What is Kim in my life? What is Tiff in my life? I really don't know the full answer to that but I do know that I need to cut the ties with Tiff for now. I'm not saying that Tiff and I will never be in touch again and, well, I can say nothing about what the future holds.... but I know this.... I absolutely can not be the one to initiate anything. My life is so full of making sacrifices -- I make entirely too many of them. I desire to help so much that I hurt myself as well as others. The worst feeling I can ever experience is helplessness. I hate it.... but sometimes, especially when someone's motivation needs changed, any help that I give may only make the situation worse. For now, Tiff is not in my life and until she would make some drastic changes and sacrifices, it has to remain that way.
So then there is Kim.... I can certainly say that Kim was in my life because of God but I can't totally answer why. Some people know this but I hadn't put it on my blog. The big reason why Kim's parents are against me is because I stayed at Kim's house and her parents happened to drive by her house and saw my car there. What can I think about that? Well... maybe I did things wrong and maybe Kim did too.... and as much as I enjoyed being with Kim and cuddling through the night.... well, it wasn't worth losing her over.

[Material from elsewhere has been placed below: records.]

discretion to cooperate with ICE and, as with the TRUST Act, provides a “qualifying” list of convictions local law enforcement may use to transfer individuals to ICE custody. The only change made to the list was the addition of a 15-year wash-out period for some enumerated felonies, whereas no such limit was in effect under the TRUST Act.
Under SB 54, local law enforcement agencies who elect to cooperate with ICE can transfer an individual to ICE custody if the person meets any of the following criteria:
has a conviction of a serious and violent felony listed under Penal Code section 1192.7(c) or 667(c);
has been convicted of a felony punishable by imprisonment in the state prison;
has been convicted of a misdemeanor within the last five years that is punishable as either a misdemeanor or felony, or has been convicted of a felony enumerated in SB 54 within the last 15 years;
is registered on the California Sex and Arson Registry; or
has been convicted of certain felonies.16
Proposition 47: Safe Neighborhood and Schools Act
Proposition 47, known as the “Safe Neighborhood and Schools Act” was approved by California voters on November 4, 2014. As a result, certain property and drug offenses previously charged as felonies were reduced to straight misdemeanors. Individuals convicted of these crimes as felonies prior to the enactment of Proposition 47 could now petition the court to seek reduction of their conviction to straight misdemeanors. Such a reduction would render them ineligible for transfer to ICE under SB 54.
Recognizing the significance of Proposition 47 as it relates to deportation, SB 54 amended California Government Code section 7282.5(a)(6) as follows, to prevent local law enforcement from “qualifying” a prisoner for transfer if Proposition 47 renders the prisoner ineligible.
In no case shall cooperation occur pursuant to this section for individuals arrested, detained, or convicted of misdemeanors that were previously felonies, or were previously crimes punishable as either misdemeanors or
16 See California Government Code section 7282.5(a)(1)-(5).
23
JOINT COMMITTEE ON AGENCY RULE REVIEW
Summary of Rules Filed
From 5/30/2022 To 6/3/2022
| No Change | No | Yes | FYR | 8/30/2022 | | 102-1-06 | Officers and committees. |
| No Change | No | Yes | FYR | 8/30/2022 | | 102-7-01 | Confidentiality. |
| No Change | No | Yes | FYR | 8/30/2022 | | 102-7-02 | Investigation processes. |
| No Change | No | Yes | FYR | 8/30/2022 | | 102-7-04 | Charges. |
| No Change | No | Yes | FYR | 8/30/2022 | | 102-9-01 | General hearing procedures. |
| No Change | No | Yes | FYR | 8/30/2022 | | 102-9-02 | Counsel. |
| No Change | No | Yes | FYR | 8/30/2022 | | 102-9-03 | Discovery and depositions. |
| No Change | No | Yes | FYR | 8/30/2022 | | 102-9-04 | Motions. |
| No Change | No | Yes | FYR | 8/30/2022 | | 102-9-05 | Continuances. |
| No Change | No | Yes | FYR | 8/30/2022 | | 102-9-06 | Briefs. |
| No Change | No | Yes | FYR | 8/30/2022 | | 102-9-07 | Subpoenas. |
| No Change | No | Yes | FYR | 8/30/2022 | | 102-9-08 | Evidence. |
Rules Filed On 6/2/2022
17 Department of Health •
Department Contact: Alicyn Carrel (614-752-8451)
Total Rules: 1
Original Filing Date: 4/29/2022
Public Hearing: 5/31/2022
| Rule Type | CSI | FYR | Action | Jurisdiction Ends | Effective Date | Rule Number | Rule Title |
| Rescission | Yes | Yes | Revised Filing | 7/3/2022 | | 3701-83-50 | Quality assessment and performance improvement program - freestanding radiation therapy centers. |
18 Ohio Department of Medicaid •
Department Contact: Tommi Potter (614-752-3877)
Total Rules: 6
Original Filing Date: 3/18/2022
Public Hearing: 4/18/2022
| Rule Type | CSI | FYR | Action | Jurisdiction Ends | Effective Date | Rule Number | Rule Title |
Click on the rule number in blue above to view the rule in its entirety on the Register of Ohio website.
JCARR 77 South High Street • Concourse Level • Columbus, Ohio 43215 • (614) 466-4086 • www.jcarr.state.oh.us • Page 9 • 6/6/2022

One thing that Mike did say was that if Kim really did want to be with me, why isnt she? He said that kids get away with things all the time.... I told him that he may be right but in this case, Kim isnt with me because of the reasons that I respect her for. She's not about sneaking around. The Kim I know is completely honest and if she was sneaking around her parents to see me, I think it would create problems.... even if she was never "caught" she would still have that feeling and nagging and Kim is far more intelligent than anyone else I met.
I go back and I think how things might be if I didnt stay at her house that night.... Would we both still be happy? I can't go back and change it but I could change things for the future.... well... I could if I was given a second chance. As I write this, I'm learning more and more about how I feel. Do I think that staying at Kim's house was wrong? Well.... the action I dont neccesarily believe was wrong but I do believe it was wrong because I disrespected Kim's parents.... and for that, I am truly sorry. I honestly dont agree with what her parents did but its not because I dont believe they had a reason... it's because I'd so much rather people discuss issues rather than just get rid of them. I believe in second chances and I really wish that I could somehow have that second chance. I really do wish that. I sincerely am sorry for the way things happened. I'll admit, some of it is because I lost Kim over it.... but I really lost the respect of her parents in doing something that was questionable.
I am a very anti-conformist because so many things in the church frustrate me. It's really hard for me to sit and watch people limit God because of what traditions are. I have seen God do some incredible things out of things that someone would not believe God could use -- but the thing is that God can use them. Sometimes the things that God uses are the things that many Christians would think are the most evil things in the world. On the flip side, sometimes there is a time to be a conformist in certain situations. I have often used the saying "when in rome, do as the romans do" because I think there are scenarios were you need to be at the party like Jesus was.... sometimes you need to turn the water in to wine. It's not an issue of whether it's right or wrong but its an issue of connecting. The thing I didnt think about with that saying is that it also means that when I am with extremely conservative Christians, I need to respect them.
With all that said.... if I had one wish right now I would wish for a second chance. Maybe I'd screw up again or maybe I wouldnt. I hate giving up on people and it hurts really bad when people give up on me. I really wish that Kim's family didnt give up on me..... or that they didnt give up on me and Kim...... Maybe we made mistakes but that doesnt mean that God wasnt or isnt in the entire situation, does it?
I thank God that He is a God of second chances ... even when humans aren't.